Two Prototypes

I’m still working between two final project ideas, one being the concept I pitched last week (“This Is Just A Normal, Run-Of-The-Mill Walking Simulator And Everything Is Fine, Don’t Worry About It”), and the other being a text-based game called “In My Friend Kari’s Car.” I think that, for prototype 2, I will also be creating 2 separate prototypes.

“This Is Just A Normal, Run-Of-The-Mill Walking Simulator And Everything Is Fine, Don’t Worry About It”
A version of “This Is Just A Normal, Run-Of-The-Mill Walking Simulator And Everything Is Fine, Don’t Worry About It,” with the water sped up to show the ending of the game

As I noted in class, “This Is Just A Normal, Run-Of-The-Mill Walking Simulator And Everything Is Fine, Don’t Worry About It” is a game in which you are drowning, and no one around you seems concerned by it. As you interact with the figures in your environment, they ask you questions (“why haven’t you called me?”), or request that you perform banal tasks (“can you run this to the post office for me?”), seemingly unaware of the rising water. For the second prototype, I think I’d like to experiment with sound, perhaps adding an increasing number of voices to the game, one new voice for every person you interact with. In the first prototype, the end screen features the sound of calmly rushing water.

“In My Friend Kari’s Car”

The second game I made a prototype for was not one I mentioned in class. “In My Friend Kari’s Car” is a text-based game organized like a narrative with a frame story. The base narrative is that my friend Kari and I are going to Home Depot to get some plants. During the car ride, I reflect on a number of experiences from my going-on-five years at Davis. For various reasons related to my obsessive-compulsive disorder – the same reasons that make it very difficult for me to keep a diary – I was worried about addressing the topic, because I felt a need to somehow include literally every noteworthy experience from my college career. In the end, largely to resist this manifestation of my obsessive-compulsive disorder, I made the conscious decision to feel that it’s okay if the narrative told in “In My Friend Kari’s Car” is not exhaustive and all-encompassing. I left things out. I know that. That’s fine. Part of why I wanted to make this game was because I believe seeing your own experiences reflected in those of others is a powerful thing that can help you understand your experiences better, by placing them in a different context. I also thought it might be a helpful way to organize my own thoughts.
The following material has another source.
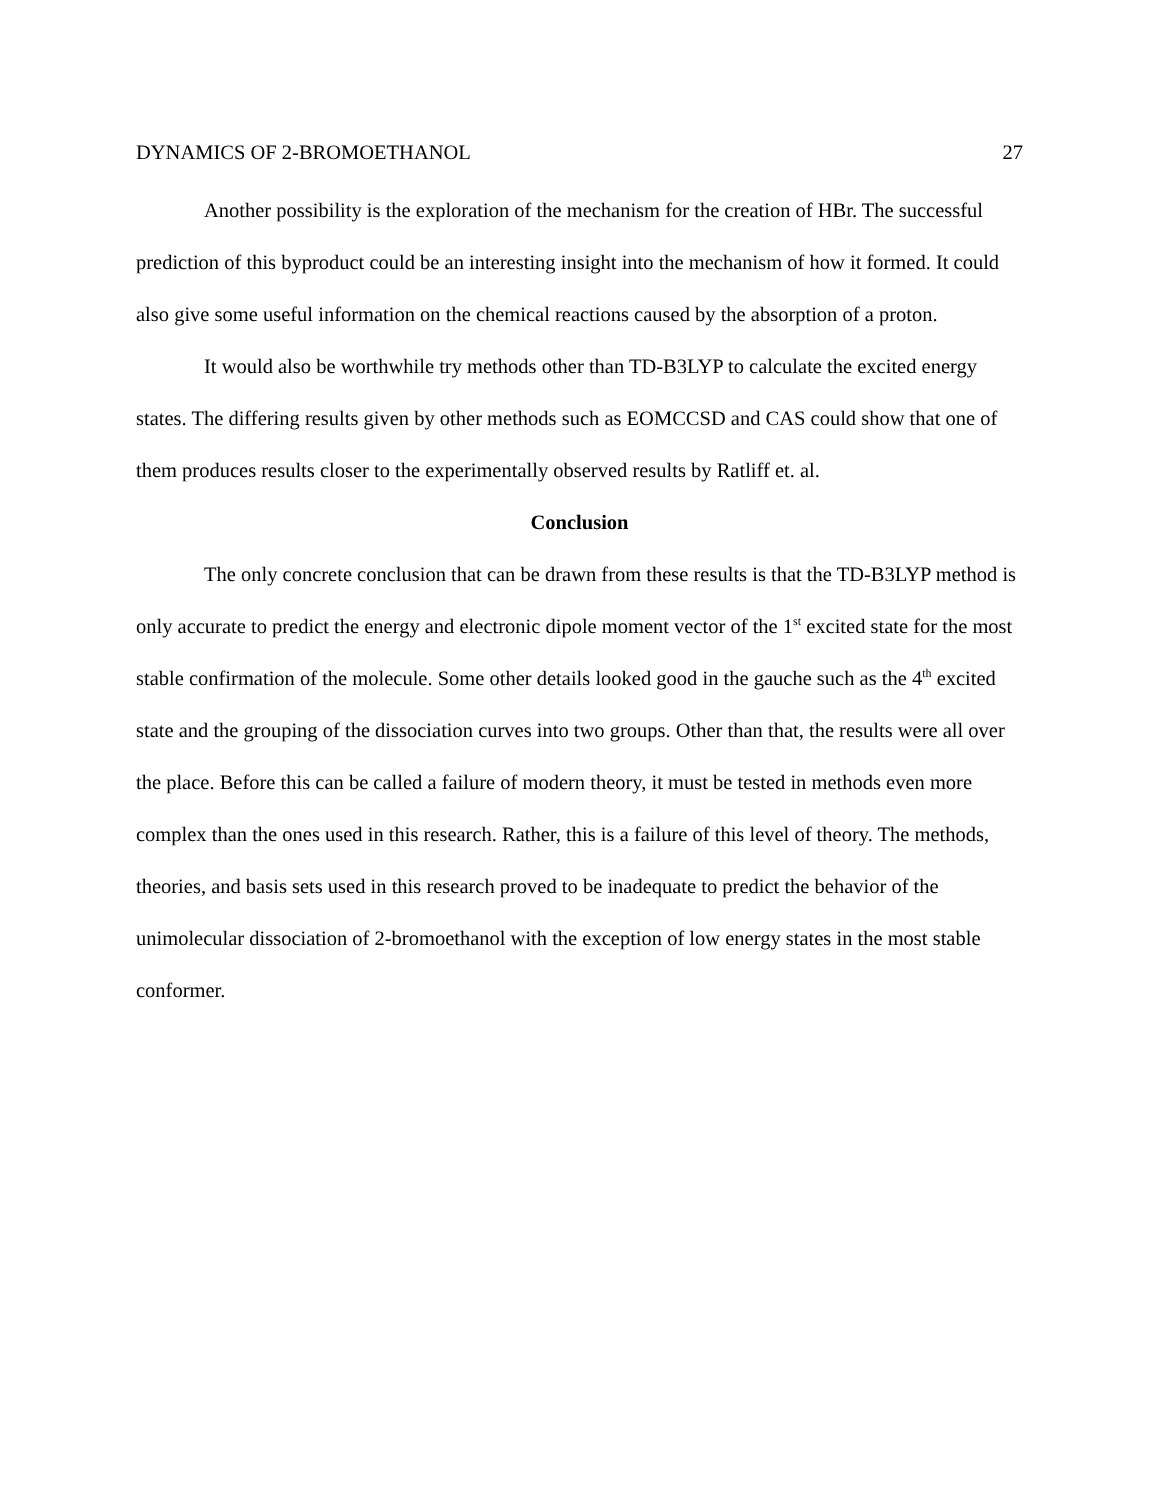DYNAMICS OF 2-BROMOETHANOL 27
Another possibility is the exploration of the mechanism for the creation of HBr. The successful prediction of this byproduct could be an interesting insight into the mechanism of how it formed. It could also give some useful information on the chemical reactions caused by the absorption of a proton.
It would also be worthwhile try methods other than TD-B3LYP to calculate the excited energy states. The differing results given by other methods such as EOMCCSD and CAS could show that one of them produces results closer to the experimentally observed results by Ratliff et. al.
Conclusion
The only concrete conclusion that can be drawn from these results is that the TD-B3LYP method is only accurate to predict the energy and electronic dipole moment vector of the 1<sup>st</sup> excited state for the most stable confirmation of the molecule. Some other details looked good in the gauche such as the 4<sup>th</sup> excited state and the grouping of the dissociation curves into two groups. Other than that, the results were all over the place. Before this can be called a failure of modern theory, it must be tested in methods even more complex than the ones used in this research. Rather, this is a failure of this level of theory. The methods, theories, and basis sets used in this research proved to be inadequate to predict the behavior of the unimolecular dissociation of 2-bromoethanol with the exception of low energy states in the most stable conformer.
On a number of occasions, when a design class has asked me to brainstorm on a topic using a mindmap of some sort, I have been struck by the fact that the mindmaps I produce might be a pretty good visualization of how my OCD causes my mind to work. Even when I consciously decide not to be as thorough as I want to be in this sort of exercise, I end up with cluttered, extensive lists, where each branch of the mindmap has countless branches of its own. The diagram I drew to help me plan out “In My Friend Kari’s Car” resembled some of my mindmaps. Perhaps the game- (or, maybe more accurately, the narrative-) structure in itself could be a way to communicate something about my experience with mental illness, in addition to the content.

For prototype 2 of “In My Friend Kari’s Car,”  I would like to try making the controls mouse-based, rather than letter-based. I would like to make the display more visually engaging. I’ll also be editing the copy used in the game. Like “This Is Just A Normal, Run-Of-The-Mill Walking Simulator And Everything Is Fine, Don’t Worry About It,” I am interested in using sound to communicate the environment in the second prototype. The first prototype features “road ambiance,” used in hopes of communicating the experience of being inside “My Friend Kari’s Car,” but I am interested in fading in and out other relevant sounds, as the player reaches certain “pages” or passages from the narrative.